Spark Oracle Datasource

Spark Oracle Datasource is extension of the JDBC datasource provided by Spark.

Spark Oracle Datasource is an extension of the Spark JDBC datasource. It simplifies the connection to Oracle databases from Spark. In addition to all the options provided by Spark's JDBC datasource, Spark Oracle Datasource simplifies connecting Oracle databases from Spark by providing:
  • An auto download wallet from the autonomous database, which means there is no need to download the wallet and keep it in Object Storage or Vault.
  • It automatically distributes the wallet bundle from Object Storage to the driver and executor without any customized code fom users.
  • It includes JDBC driver JAR files, and so eliminates the need to download them and include them in your archive.zip file. The JDBC driver is version 21.3.0.0.

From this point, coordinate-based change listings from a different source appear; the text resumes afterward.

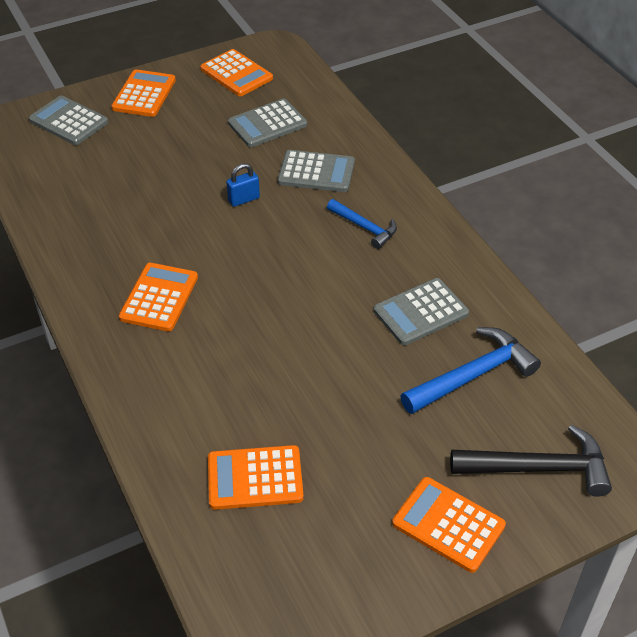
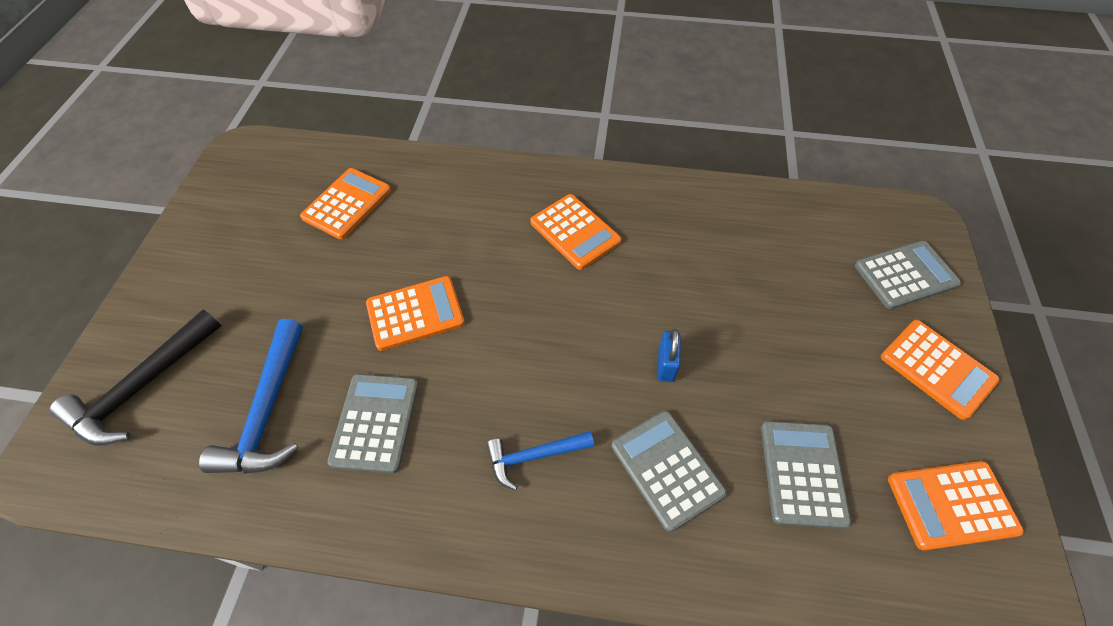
camera: 125 degrees right, 10 degrees up
grey calculator [278,150,355,192] -> grey calculator turned 105 degrees clockwise [611,411,727,532]
orange calculator [392,477,506,573] -> orange calculator moved to [366,276,465,351]

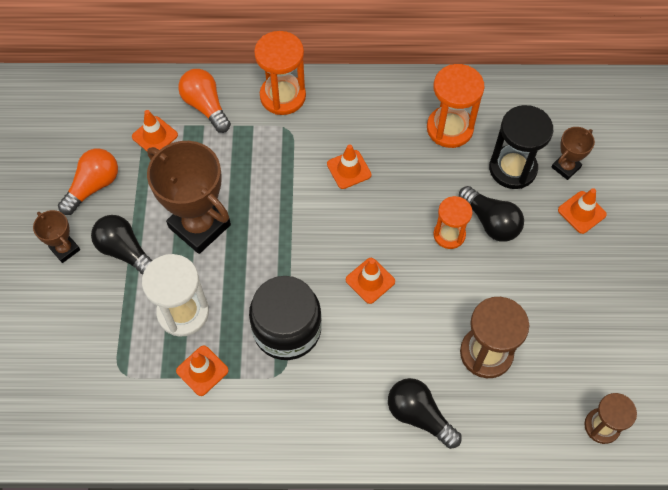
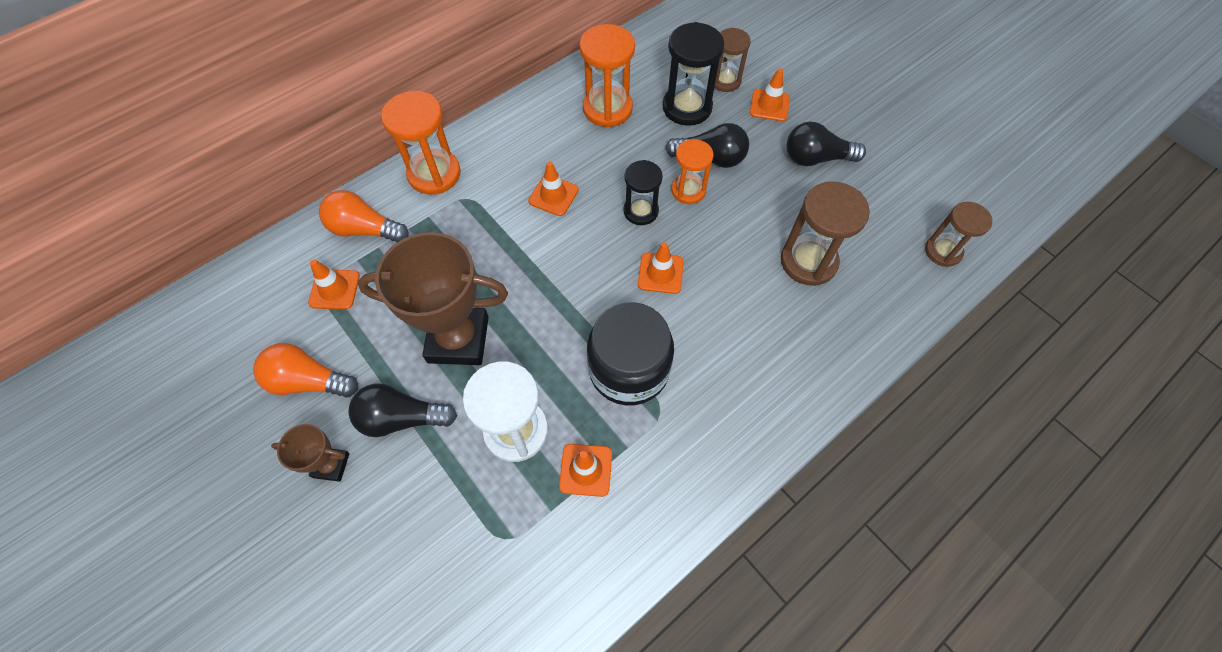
camera: 40 degrees left, 0 degrees up
orange light bulb [58,149,118,215] -> orange light bulb turned 75 degrees counterclockwise [253,343,358,398]
black light bulb [388,378,462,449] -> black light bulb moved to [786,122,866,166]
brown trophy [552,127,595,180] -> brown hourglass [714,28,751,92]
none -> black hourglass [624,160,663,225]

Use a Spark Oracle Datasource

There are two ways to use this data source in Data Flow.

  • In the Advanced Options section when creating, editing, or running an application, include the key:
    spark.oracle.datasource.enabled
    with the value: true. For more information, see the Create Applications section.
  • Use the Oracle Spark datasource format. For example in Scala:
    val df = spark.read
      .format("oracle")
      .option("adbId","autonomous_database_ocid")
      .option("dbtable", "schema.tablename")
      .option("user", "username")
      .option("password", "password")
      .load()
    More examples in other languages are available in the Spark Oracle Datasource Examples section.
The following three properties are available with Oracle datasource in addition to the properties provided by Spark's JDBC datasource:
Oracle Datasource Properties
Property Name Default Setting Description Scope
walletUri An Object Storage or HDFS-compatible URL. It contains the ZIP file of the Oracle Wallet needed for mTLS connections to an Oracle database. For more information on using the Oracle Wallet, see View TNS Names and Connection Strings for an Autonomous Database Instance Read/write
connectionId
  • Optional with adbld, <database_name>_medium from tnsnames.ora.
  • Required with walletUri option.
The connection identifier alias from tnsnames.ora file, as part of the Oracle wallet. For more information, see the Overview of Local Naming Parameters and the Glossary in the Oracle Database Net Services Reference. Read/write
adbId The Oracle Autonomous database OCID. For more information, see the Overview of Autonomous Database. Read/write
Note

The following limitations apply to the options:
  • adbId and walletUri cannot be used together.
  • connectionId must be provided with walletUri, but is optional with adbId.
  • adbId is not supported for databases with scan.
  • adbId is not supported for autonomous dedicated infrastructure and Exadata infrastructures.
You can use Spark Oracle Datasource in Data Flow with Spark 3.0.2 and higher versions.
To use Spark Oracle Datasource with Spark Submit, set the following option:
--conf spark.oracle.datasource.enable=true
The following databases, only, are supported with adbId:
  • Autonomous DataWarehouse Shared Infrastructure
    Note

    If you have this database in a VCN private subnet, use a Private Network to allowlist the FQDN of the autonomous database's private endpoint.
  • Autonomous Transaction Processing Shared Infrastructure (ATP-S)
  • Autonomous JSON Database Shared Infrastructure (AJD-S)
The following databases can be used with the walletUri option:
  • Autonomous Shared Infrastructure Database
  • Autonomous Dedicated Infrastructure Database (ADW-D), including Exadata infrastructure.
  • Autonomous Transaction Processing Shared Infrastructure
  • Autonomous Transaction Processing Dedicated Infrastructure (ATP-D)
  • Autonomous JSON Database Shared Infrastructure
  • Autonomous JSON Database Dedicated Infrastructure (AJD-D)
  • On premises Oracle database, which can be accessed from Data Flow's network, either through fastconnect or site-to-site VPN.